Aim of the exercise: Below are records; reproduce exactly the lines from the one that has "diff --git a/drivers/iio/adc/sun4i-gpadc-iio.c" through the one that has "hardware side rath", ends included, and nothing more.
[[ Data for processing, beginning ]]
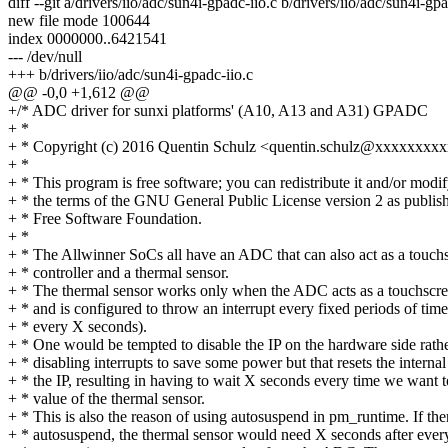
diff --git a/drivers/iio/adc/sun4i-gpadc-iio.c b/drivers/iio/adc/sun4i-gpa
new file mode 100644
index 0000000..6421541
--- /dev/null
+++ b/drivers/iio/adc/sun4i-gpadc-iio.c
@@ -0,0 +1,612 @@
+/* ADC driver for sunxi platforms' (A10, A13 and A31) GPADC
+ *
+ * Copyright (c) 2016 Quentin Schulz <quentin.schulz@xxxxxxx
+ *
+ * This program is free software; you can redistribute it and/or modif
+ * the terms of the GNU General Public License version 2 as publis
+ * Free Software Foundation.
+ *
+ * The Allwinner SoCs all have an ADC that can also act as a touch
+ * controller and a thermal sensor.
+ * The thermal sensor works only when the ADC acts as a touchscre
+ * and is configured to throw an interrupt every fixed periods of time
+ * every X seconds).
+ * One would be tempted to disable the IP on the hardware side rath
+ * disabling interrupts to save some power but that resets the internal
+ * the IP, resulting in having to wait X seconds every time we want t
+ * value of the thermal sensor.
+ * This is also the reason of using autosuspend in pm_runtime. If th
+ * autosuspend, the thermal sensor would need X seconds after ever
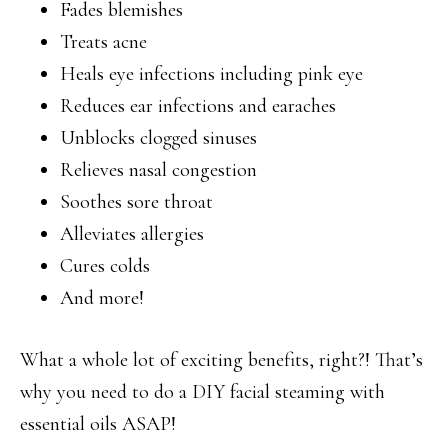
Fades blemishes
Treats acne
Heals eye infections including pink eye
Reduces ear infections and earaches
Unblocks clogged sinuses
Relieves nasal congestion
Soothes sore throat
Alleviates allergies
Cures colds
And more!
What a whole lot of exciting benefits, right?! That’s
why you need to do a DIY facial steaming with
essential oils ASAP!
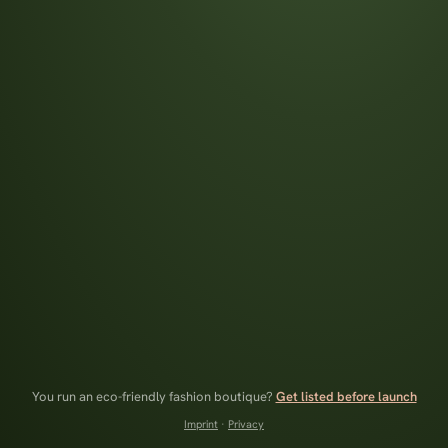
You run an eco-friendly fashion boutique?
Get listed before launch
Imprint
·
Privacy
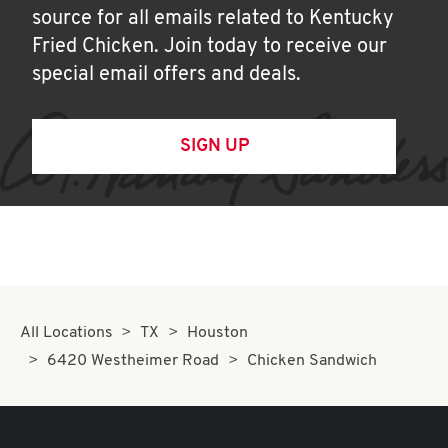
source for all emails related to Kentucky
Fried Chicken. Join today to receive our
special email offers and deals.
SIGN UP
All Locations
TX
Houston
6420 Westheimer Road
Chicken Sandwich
[[ Data for processing, end ]]
[[ Data for processing, beginning ]]
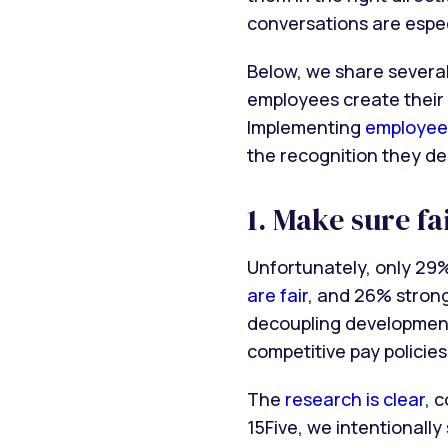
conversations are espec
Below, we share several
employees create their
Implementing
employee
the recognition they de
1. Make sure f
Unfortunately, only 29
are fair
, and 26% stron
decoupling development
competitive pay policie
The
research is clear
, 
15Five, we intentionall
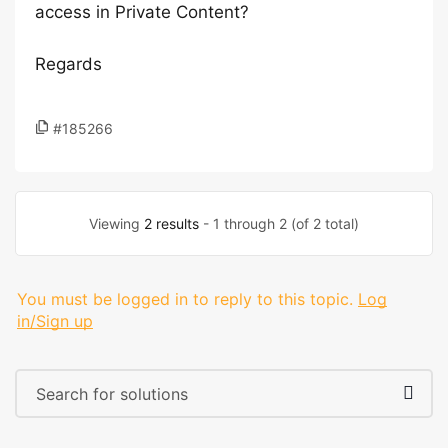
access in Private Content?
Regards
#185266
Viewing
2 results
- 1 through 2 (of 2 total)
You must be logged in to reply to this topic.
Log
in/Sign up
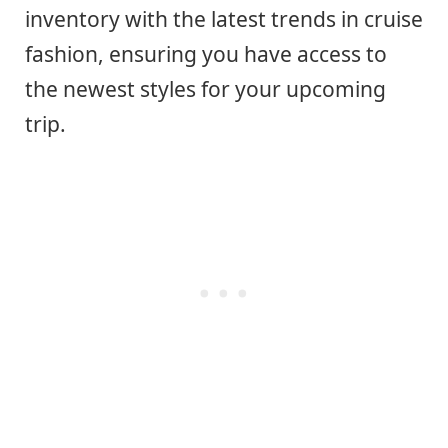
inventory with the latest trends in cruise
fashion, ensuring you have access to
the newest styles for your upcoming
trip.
[[ Data for processing, end ]]
Task result:
diff --git a/drivers/iio/adc/sun4i-gpadc-iio.c b/drivers/iio/adc/sun4i-gpa
new file mode 100644
index 0000000..6421541
--- /dev/null
+++ b/drivers/iio/adc/sun4i-gpadc-iio.c
@@ -0,0 +1,612 @@
+/* ADC driver for sunxi platforms' (A10, A13 and A31) GPADC
+ *
+ * Copyright (c) 2016 Quentin Schulz <quentin.schulz@xxxxxxx
+ *
+ * This program is free software; you can redistribute it and/or modif
+ * the terms of the GNU General Public License version 2 as publis
+ * Free Software Foundation.
+ *
+ * The Allwinner SoCs all have an ADC that can also act as a touch
+ * controller and a thermal sensor.
+ * The thermal sensor works only when the ADC acts as a touchscre
+ * and is configured to throw an interrupt every fixed periods of time
+ * every X seconds).
+ * One would be tempted to disable the IP on the hardware side rath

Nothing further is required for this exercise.